The offline tier is a separate .NET 10 CLI: System.Text.Json source generation, an AVX2 baseline with optional wider SIMD paths and a scalar fallback for correctness, and Native AOT as a first-class target. It is where the high-fidelity, reproducible analysis runs, cleanly separated from the real-time runtime that feeds it snapshots.
Determinism and replay
A real-time system you cannot reproduce is a system you cannot debug. Hyperplex.TDA is
built around a replay contract: a seeded simulation, stable scheduling, and versioned
snapshots (*.hpx.json) that capture everything an analysis depends on — seed,
tick index, timestep mode, budgets and caps, coordinate policy, and an integrity hash over
a canonicalized form of the data.
Determinism is defined in honest levels rather than promised absolutely. The offline CLI is the strict tier: the same snapshot, CLI version, and flags produce bit-identical canonical output, with float-derived metrics bounded by documented tolerances. The Unity runtime targets stable behaviour for a given seed but accepts float drift across hardware, because cross-platform bitwise float determinism is named as a non-goal instead of being quietly assumed. Each metric carries its own tolerance: component counts are exact; the spectral value is held to roughly ±1e-4; the cycle proxy to ±1, because it is budgeted and order-sensitive.
Quality assurance
The project is built for defensible claims rather than demo vibes, which means the test system is part of the design, not an afterthought. It rests on golden datasets — known graphs and synthetic topologies (a circle, two merging circles, a 3D torus, a swarm-split event) with expected component counts, spectral values, and cycle ranges recorded as machine-readable vectors.
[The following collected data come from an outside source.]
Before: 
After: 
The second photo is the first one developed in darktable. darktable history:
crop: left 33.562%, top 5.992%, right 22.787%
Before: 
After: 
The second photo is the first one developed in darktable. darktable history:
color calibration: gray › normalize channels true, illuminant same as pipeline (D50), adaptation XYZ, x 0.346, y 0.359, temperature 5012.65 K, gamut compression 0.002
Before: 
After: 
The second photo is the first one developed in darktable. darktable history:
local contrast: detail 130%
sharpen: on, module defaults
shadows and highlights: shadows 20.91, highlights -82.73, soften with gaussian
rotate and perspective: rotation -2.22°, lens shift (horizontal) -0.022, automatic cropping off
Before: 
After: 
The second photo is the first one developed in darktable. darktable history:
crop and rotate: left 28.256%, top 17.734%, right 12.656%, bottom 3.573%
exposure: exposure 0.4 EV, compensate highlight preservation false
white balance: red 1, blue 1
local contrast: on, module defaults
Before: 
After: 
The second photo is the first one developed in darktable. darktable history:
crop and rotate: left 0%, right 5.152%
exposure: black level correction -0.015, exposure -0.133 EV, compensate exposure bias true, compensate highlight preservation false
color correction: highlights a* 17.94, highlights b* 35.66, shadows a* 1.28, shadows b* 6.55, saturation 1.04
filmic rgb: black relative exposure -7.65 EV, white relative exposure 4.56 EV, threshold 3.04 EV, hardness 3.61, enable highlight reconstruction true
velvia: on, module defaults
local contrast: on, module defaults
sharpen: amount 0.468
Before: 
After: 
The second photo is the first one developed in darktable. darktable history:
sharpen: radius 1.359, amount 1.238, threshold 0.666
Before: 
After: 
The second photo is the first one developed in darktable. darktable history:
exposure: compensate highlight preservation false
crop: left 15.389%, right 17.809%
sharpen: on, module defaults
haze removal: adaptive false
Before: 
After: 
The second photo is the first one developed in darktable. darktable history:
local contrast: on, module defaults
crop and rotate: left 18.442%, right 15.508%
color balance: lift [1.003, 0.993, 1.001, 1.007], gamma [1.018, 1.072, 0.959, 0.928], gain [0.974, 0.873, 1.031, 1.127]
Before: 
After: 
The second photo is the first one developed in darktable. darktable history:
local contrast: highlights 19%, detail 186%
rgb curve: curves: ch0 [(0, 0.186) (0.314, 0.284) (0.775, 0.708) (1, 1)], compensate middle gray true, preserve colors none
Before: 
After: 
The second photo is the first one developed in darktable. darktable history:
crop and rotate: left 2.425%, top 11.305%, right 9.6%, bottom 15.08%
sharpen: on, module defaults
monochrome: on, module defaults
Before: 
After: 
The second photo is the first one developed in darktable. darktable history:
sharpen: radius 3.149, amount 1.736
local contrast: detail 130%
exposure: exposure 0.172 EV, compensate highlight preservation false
Three gates run in CI. Deterministic regression: a snapshot's canonical hash and the CLI's metrics must match the recorded expectations, exactly for integers and within tolerance for floats. Performance regression: real-time kernels must stay under their budget caps on a defined baseline, or emit the expected skip counters under deliberate overload. Cross-platform validation: the same metrics must land inside their tolerance envelope on Windows and Linux. Updating a golden is allowed but deliberately rare, and requires a justified pull request that bumps the schema and the changelog together.
What it is, and what is still being measured
Hyperplex.TDA is advanced work in progress, not a released product. There is no public package, source repository, license promise, API guarantee, dataset, or downloadable demo. The architecture, the budget contracts, the determinism policy, and the test methodology described here are the public part of the work. The private part remains the implementation, the validation data, and the measured evidence.
So the claim on this page is architectural, not numerical. The frame budget is the target the system is built to hold and the gates are written to enforce; the measured traces that prove it will be published only if and when there is a public release path that can carry them responsibly. Invented benchmark numbers would be easy and worthless. The interesting result is whether the discipline holds at scale, and that is the work.